Brain stimulation may help depression


A US study suggests repetitive
transcranial magnetic stimulation therapy can produce significant
antidepressant effects in some people.

The National Institutes of
Health-funded researchers said they showed some depressed patients who do not
respond to or tolerate antidepressant medications might benefit from the
non-invasive therapy.

The scientists, led by Dr. Mark
George of the Medical University of South Carolina, said the treatment is
designed to activate underactive mood-regulating brain circuitry by targeting
the top left front part of the brain with an electromagnetic coil that emits
3,000 pulses over a 37-minute session.

It can be safely administered in a
doctor’s office with few side effects — unlike more invasive brain stimulation
treatments, such as electroconvulsive therapy.

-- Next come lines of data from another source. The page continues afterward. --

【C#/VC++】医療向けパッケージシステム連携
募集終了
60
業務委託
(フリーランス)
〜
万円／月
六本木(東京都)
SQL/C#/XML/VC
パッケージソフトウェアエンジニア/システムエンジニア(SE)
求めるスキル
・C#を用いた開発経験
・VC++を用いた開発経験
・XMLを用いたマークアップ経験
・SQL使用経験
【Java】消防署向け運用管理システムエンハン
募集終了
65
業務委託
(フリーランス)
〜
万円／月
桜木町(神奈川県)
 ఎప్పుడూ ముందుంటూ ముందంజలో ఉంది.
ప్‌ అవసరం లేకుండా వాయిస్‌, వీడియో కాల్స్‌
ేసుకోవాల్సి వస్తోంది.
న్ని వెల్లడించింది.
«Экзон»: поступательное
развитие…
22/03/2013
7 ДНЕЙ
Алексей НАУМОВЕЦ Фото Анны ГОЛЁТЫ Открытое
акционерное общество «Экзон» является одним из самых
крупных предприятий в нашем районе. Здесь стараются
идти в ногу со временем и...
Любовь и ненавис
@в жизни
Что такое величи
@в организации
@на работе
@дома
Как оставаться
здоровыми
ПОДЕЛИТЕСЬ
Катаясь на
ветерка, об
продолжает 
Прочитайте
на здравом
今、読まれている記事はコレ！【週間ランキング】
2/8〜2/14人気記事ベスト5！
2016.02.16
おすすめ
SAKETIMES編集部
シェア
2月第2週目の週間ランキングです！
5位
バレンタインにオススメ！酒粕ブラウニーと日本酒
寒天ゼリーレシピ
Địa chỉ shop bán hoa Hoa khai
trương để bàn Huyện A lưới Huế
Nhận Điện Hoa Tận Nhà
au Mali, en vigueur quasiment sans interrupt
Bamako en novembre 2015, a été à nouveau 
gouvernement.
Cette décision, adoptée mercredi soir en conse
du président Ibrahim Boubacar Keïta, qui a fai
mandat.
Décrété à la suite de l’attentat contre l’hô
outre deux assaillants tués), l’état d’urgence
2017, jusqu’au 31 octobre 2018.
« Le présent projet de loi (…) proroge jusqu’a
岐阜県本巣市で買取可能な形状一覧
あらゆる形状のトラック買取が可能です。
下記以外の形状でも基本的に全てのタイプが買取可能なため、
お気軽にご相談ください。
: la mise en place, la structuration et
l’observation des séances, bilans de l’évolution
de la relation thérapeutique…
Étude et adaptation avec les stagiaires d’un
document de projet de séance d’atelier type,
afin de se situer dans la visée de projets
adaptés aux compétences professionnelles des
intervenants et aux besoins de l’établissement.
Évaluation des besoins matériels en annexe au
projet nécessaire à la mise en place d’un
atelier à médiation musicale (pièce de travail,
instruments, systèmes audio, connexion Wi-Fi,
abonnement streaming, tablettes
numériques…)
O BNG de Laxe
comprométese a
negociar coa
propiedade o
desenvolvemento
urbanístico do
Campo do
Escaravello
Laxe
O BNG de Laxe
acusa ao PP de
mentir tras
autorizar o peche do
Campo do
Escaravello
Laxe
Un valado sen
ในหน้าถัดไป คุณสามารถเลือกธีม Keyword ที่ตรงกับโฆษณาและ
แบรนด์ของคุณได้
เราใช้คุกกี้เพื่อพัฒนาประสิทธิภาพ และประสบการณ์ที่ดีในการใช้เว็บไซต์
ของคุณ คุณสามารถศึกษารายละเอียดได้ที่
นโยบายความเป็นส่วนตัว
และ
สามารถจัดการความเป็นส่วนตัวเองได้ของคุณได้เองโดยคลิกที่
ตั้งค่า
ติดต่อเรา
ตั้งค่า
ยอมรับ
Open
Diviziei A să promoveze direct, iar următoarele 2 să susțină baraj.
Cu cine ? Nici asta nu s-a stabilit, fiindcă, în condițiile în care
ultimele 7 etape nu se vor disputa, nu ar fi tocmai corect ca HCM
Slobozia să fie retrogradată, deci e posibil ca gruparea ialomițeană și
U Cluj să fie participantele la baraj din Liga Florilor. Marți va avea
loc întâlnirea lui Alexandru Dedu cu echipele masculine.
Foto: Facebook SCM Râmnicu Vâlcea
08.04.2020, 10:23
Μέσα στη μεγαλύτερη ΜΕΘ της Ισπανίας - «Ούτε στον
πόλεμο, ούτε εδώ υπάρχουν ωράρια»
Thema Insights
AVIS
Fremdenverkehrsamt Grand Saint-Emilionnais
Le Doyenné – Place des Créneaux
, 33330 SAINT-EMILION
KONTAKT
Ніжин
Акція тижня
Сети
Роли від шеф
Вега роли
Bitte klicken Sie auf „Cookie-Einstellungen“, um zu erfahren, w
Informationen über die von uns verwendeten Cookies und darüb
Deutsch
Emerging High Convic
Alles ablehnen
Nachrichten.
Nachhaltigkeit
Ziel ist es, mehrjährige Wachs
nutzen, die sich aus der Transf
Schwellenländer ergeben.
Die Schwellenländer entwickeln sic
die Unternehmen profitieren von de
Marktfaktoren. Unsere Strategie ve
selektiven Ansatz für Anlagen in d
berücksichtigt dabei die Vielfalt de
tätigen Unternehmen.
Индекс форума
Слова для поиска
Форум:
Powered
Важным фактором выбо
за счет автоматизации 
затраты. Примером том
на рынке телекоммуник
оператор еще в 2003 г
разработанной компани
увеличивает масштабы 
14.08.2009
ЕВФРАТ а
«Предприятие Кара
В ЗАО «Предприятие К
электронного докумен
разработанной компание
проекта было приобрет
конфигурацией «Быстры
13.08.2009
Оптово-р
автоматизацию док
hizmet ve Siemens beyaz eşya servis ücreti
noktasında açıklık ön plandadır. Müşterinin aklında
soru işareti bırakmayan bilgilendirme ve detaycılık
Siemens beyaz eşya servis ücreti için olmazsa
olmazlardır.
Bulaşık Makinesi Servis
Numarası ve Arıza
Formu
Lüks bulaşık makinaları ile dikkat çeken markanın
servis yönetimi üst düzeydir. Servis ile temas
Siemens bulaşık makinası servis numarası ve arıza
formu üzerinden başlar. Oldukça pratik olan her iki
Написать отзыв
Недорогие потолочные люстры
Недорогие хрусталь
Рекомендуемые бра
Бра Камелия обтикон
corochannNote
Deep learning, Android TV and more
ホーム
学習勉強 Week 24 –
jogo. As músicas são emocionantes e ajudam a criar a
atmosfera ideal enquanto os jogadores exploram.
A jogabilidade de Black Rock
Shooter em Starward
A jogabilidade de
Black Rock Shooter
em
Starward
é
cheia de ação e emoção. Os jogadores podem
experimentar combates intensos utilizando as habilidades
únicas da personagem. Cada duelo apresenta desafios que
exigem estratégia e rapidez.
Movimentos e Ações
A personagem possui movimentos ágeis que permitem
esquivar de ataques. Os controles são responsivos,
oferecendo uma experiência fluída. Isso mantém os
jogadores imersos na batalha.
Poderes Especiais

The treatment accounted for
remissions in 14 per cent of antidepressant-resistant patients actively
treated, with few side effects. That compared to about 5 per cent for a simulated
treatment, the researchers said.

“This study should help settle
the debate about whether rTMS works for depression,” said Dr. George.
“We can now follow up clues suggesting ways to improve its effectiveness,
and hopefully further develop a potential new class of stimulation treatments
for other brain disorders.”

The study that included Harold
Sackeim of Columbia University and Drs. David Avery of the University of
Washington, Sarah Lisanby of Columbia University and William McDonald of Emory
University appears in the journal Archives of General Psychiatry.